At the end of last year I did a post about Shanghai in popular culture and how any reference to old Shanghai was a way of indicating extreme dodginess in a character in a novel or on TV. The classic example, which continues regularly, is, of course, that old tart Wallis Simpson and her Shanghai days (all that talk of the “Shanghai Grip” etc etc) but others abound, often in fiction, as a way of indicating suspicion and a bad and/or murky past. Last year ITV’s Marple changed an Agatha Christie Plot (Why Didn’t They Ask Evans?) to include a suspect having a dodgy Shanghai past while the author Elizabeth Wilson has done it twice now – once for a man and once for a woman, both with dodgy Shanghai pasts (in her novels War Damage and The Girl in Berlin respectively).

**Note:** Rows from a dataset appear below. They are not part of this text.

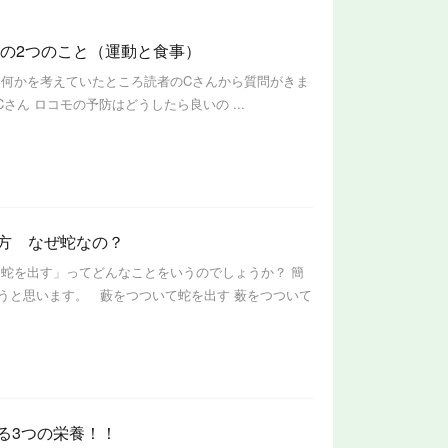
防の2つのこと（運動と食事）
は何かを考えていたところ読者のCさんから質問がきま
ん ロコモの予防はどうしたら良いの ...
方 なぜ蛇なの？
て蛇を出す」ってどんなことをいうのでしょうか？ 簡
うと思います。 藪をつついて蛇を出す 薮をつついて
る3つの栄養！！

But it seems this tendency to use Shanghai to indicate previous dodginess goes back much further. Recently I have had (the very pleasurable) occasion to reread W. Somerset Maugham’s series of World War One spy stories Ashenden: Or the British Agent – superb stuff published in 1928 and based on Maugham’s own experiences during WW1 in Switzerland as an agent of British Intelligence. It’s basically the book that everyone who writes great spy books ever since has cited – Ambler, Le Carre, Furst…

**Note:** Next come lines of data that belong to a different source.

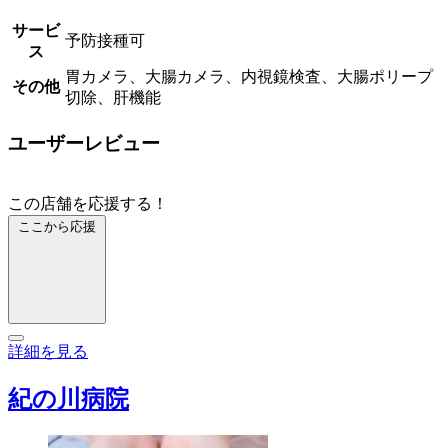
サービ
予防接種可
ス
胃カメラ、大腸カメラ、内視鏡検査、大腸ポリープ
その他
切除、肝機能
ユーザーレビュー
この店舗を応援する！
ここから応援
詳細を見る
紀の川病院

In one story our hero Ashenden is sent to unmask a British subject spying for the Germans!! Maugham lists the villainous past offenses of the man – one Grantley Caypor – to let you know how thoroughly bad he is and that condemn him as a thorough cad:
1) born in Birmingham;
2) married a German woman;
3) became a journalist;
4) went to Shanghai where, “he got into trouble for attempting to get money on false pretenses and was sentenced to a short term of imprisonment.”;
5) and so naturally, with all those blots on his past he became a traitor and a spy for the German High Command while Our Boys fought gallantly in the trenches of France!!
Oh yes, Shanghai’s dodgy foreigners are not a new phenomenon!!